4 Responses to “Infrastructure Australia steers a sustainable direction”

  • john austen says:

    my perspective is the ‘lists’ lack direction. putting ideas like coastal inundation on the ‘initiatives’ list means nothing at this time, except a hope – there is no project and no proponent. the publication appears to be a populist appeal. https://johnmenadue.com/john-austen-placating-the-infrastructure-club/ what matters is the project list – this is what IA recommends. most importantly not mentioned is road spending outstripping revenues by around $10bn for latest year. what to do? recommend an increase in road spending – 10 of the 12 the newly recommended projects. largely in queensland. of course.

  • Michele Smith says:

    Hear hear!!!! Do not waste rare public monies protecting the rich and stupid. They chose to live on the edge of the earth watching the elements beat at their doors with the climate change warnings pounding their ears.et them use their own money and own insurances to fix the inevitable.

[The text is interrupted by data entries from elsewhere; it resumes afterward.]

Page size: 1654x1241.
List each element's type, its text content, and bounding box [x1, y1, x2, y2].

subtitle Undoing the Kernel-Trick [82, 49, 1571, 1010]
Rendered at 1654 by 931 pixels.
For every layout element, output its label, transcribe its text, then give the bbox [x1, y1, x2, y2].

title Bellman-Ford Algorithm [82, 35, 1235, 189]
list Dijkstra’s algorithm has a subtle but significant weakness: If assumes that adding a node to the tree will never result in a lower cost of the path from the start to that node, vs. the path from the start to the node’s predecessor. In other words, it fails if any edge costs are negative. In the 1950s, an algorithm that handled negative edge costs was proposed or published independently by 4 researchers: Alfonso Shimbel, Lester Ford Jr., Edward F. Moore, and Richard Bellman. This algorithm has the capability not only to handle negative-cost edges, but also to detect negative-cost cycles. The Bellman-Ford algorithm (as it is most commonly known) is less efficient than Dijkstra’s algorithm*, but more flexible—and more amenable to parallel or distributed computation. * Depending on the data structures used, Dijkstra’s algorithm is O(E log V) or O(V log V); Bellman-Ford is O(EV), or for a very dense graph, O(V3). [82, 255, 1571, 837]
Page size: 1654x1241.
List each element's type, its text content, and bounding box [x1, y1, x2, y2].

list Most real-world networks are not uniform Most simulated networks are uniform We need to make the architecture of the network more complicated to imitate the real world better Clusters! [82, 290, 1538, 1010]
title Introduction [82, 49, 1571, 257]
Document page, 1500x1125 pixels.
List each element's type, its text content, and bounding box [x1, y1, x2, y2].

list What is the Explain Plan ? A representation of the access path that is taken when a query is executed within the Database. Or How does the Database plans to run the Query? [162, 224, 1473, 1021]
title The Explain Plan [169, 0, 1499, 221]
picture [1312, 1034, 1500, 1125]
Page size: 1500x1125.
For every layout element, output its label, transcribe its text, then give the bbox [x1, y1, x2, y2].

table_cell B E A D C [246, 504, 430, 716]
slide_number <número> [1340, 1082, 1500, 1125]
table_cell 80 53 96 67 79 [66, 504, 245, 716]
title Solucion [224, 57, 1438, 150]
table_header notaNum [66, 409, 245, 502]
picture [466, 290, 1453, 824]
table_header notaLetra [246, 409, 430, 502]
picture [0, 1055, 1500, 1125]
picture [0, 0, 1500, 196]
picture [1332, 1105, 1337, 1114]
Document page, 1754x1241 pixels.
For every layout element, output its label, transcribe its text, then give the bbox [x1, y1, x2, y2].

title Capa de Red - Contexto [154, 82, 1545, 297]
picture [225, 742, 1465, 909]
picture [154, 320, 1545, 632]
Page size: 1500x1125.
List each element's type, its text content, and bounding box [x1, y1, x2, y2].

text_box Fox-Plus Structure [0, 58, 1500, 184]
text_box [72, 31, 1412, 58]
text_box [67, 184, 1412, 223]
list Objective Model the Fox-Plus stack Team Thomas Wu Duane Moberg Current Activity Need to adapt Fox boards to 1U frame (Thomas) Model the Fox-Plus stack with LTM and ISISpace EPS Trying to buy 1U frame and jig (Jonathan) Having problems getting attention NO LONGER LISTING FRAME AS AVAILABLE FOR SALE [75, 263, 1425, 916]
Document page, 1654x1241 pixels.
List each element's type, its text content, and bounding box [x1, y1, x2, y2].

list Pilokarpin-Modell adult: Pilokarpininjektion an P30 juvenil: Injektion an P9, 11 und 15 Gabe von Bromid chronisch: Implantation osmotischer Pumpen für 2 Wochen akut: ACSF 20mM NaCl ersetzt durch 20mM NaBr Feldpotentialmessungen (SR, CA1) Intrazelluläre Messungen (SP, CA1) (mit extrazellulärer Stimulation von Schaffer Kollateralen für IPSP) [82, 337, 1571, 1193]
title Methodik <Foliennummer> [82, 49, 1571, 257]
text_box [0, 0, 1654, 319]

    I want to know why Infrastructures plans for that State focus only on the edge and barley acknowledge the rural areas at all?? Remember the country where our food comes from and where we could put wind and solar farms aplenty????

  • Steve says:

    A circular strategy would affect the attempt to gouge public finances by owners, lawyers, developers.

  • Helen Clemens says:

    Fuelled naturally by my envy, I oppose public money spent on securing coastal real estate. We’ve known about climate change and rising seas since the 1980s at least when the fossil companies had already got their PR lined up. Opponents of floodplain and canal developments pointed out the stupidities and indeed, land suitability maps used by councils already foretold the future. Lawyers undertaking property searches had a duty of care to find out about the risks and alert buyers. So, councils have contributed but in this society, it’s buyer beware. This is just another attempt to gouge public finances by owners, lawyers, developers. Let it go the civil law route, they can sue eachother or they can adopt adaptive strategies and raise their houses on stilts with jetties as other floodprone countries do. Indeed, they can float their houses on rafts. It’d do wonders for transport too – boats and ferries instead of road vehicles. Time for major change. Or move.